◆ **WORK INSTRUCTIONS**
Reply solely with the number of lines, in the records underneath, that include the word "Perfect".

Transcribed page contents
┄┄┄┄┄┄┄┄┄┄┄┄┄┄┄┄┄┄┄┄

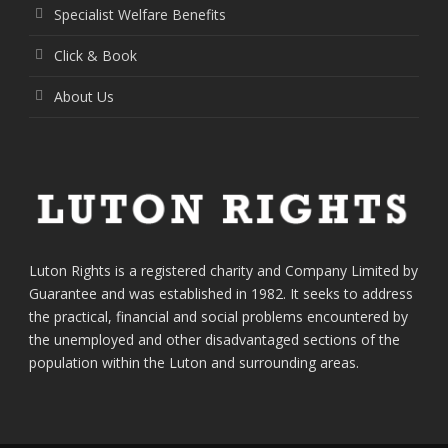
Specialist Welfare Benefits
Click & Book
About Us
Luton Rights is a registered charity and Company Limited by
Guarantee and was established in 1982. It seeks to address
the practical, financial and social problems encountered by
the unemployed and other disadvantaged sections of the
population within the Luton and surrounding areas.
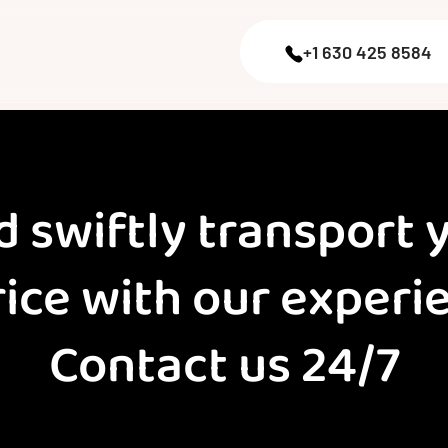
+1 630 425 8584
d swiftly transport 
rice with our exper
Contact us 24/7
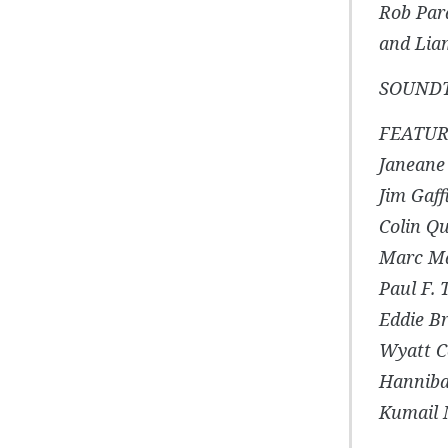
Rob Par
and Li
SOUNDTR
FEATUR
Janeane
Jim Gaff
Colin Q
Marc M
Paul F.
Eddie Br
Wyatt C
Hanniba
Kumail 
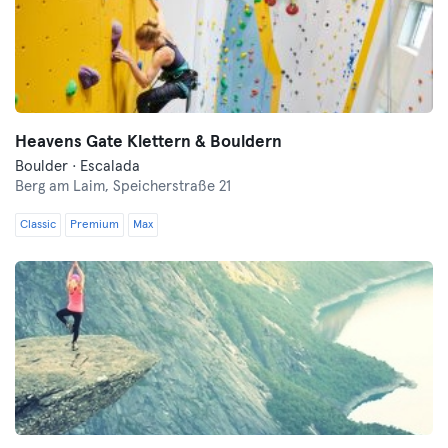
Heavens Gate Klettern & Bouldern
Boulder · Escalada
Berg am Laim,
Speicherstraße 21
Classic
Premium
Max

┄┄┄┄┄┄┄┄┄┄┄┄┄┄┄┄┄┄┄┄

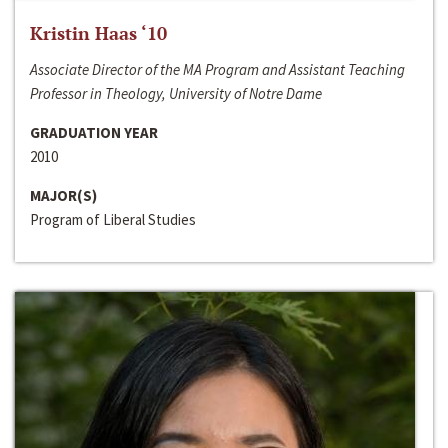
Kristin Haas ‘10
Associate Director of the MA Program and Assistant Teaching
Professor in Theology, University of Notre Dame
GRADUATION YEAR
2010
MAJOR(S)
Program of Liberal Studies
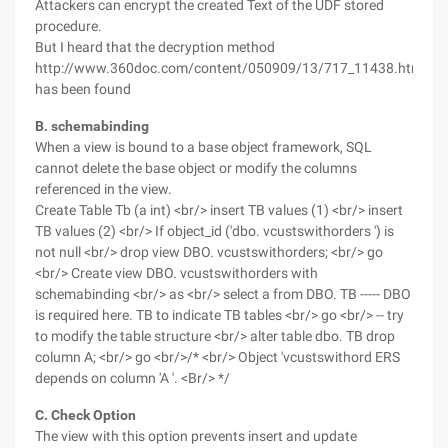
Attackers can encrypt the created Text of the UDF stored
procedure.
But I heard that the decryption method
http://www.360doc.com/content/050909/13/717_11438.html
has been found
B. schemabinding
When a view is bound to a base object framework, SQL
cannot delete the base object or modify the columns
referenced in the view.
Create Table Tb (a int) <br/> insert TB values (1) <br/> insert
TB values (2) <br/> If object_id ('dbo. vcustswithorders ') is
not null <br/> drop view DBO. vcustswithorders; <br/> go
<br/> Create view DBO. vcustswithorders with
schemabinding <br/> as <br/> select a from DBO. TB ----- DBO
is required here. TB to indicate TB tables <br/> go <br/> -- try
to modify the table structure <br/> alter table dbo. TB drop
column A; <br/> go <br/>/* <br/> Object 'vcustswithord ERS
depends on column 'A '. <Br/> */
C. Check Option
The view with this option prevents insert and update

┄┄┄┄┄┄┄┄┄┄┄┄┄┄┄┄┄┄┄┄

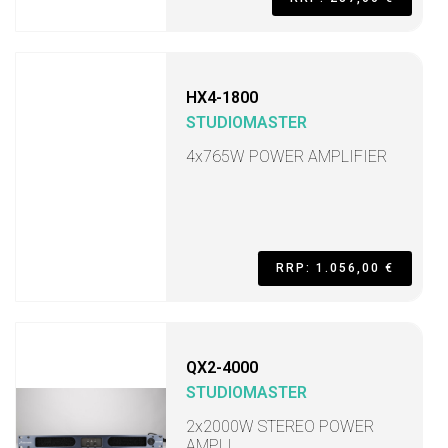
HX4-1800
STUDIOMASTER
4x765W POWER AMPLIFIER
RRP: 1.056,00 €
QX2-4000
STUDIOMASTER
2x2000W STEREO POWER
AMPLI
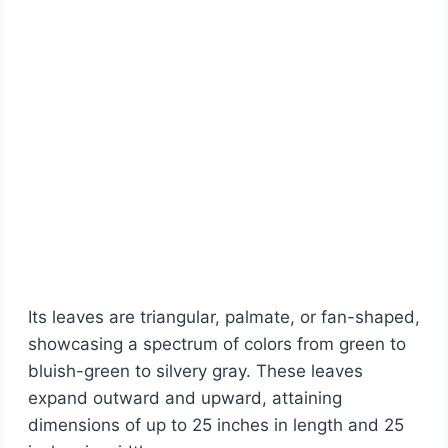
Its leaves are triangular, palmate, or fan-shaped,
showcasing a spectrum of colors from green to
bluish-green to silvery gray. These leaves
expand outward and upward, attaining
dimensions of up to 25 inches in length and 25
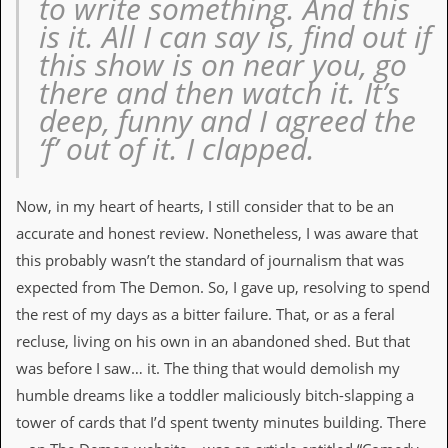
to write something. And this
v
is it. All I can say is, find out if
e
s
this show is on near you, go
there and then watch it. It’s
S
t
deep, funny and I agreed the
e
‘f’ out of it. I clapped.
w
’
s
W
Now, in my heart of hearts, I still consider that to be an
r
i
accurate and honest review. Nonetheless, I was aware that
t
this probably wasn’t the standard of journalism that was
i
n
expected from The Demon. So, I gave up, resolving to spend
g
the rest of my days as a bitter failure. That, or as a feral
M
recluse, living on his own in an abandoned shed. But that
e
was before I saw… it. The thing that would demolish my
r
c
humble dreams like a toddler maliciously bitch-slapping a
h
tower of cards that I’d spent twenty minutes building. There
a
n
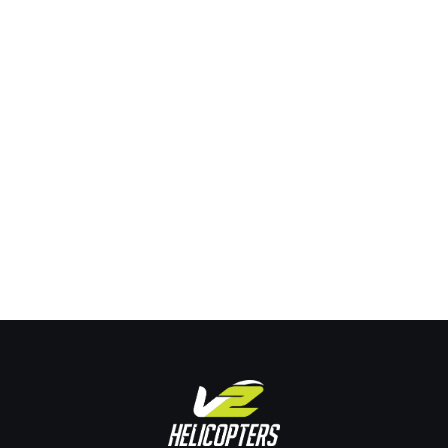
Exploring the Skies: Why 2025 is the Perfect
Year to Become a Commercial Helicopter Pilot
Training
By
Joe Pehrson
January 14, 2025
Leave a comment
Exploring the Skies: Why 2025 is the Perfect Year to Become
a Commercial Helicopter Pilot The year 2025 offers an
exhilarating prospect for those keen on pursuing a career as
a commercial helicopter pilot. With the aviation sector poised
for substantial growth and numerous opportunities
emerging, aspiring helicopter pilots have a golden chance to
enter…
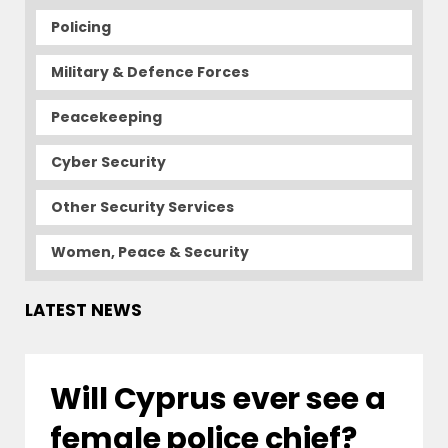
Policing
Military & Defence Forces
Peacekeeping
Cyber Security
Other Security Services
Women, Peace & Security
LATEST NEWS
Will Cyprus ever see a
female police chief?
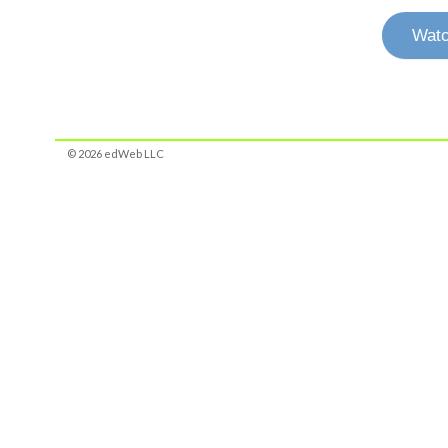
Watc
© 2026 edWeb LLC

┄┄┄┄┄┄┄┄┄┄┄┄┄┄┄┄┄┄┄┄

◆ **EXERCISE RESPONSE**
2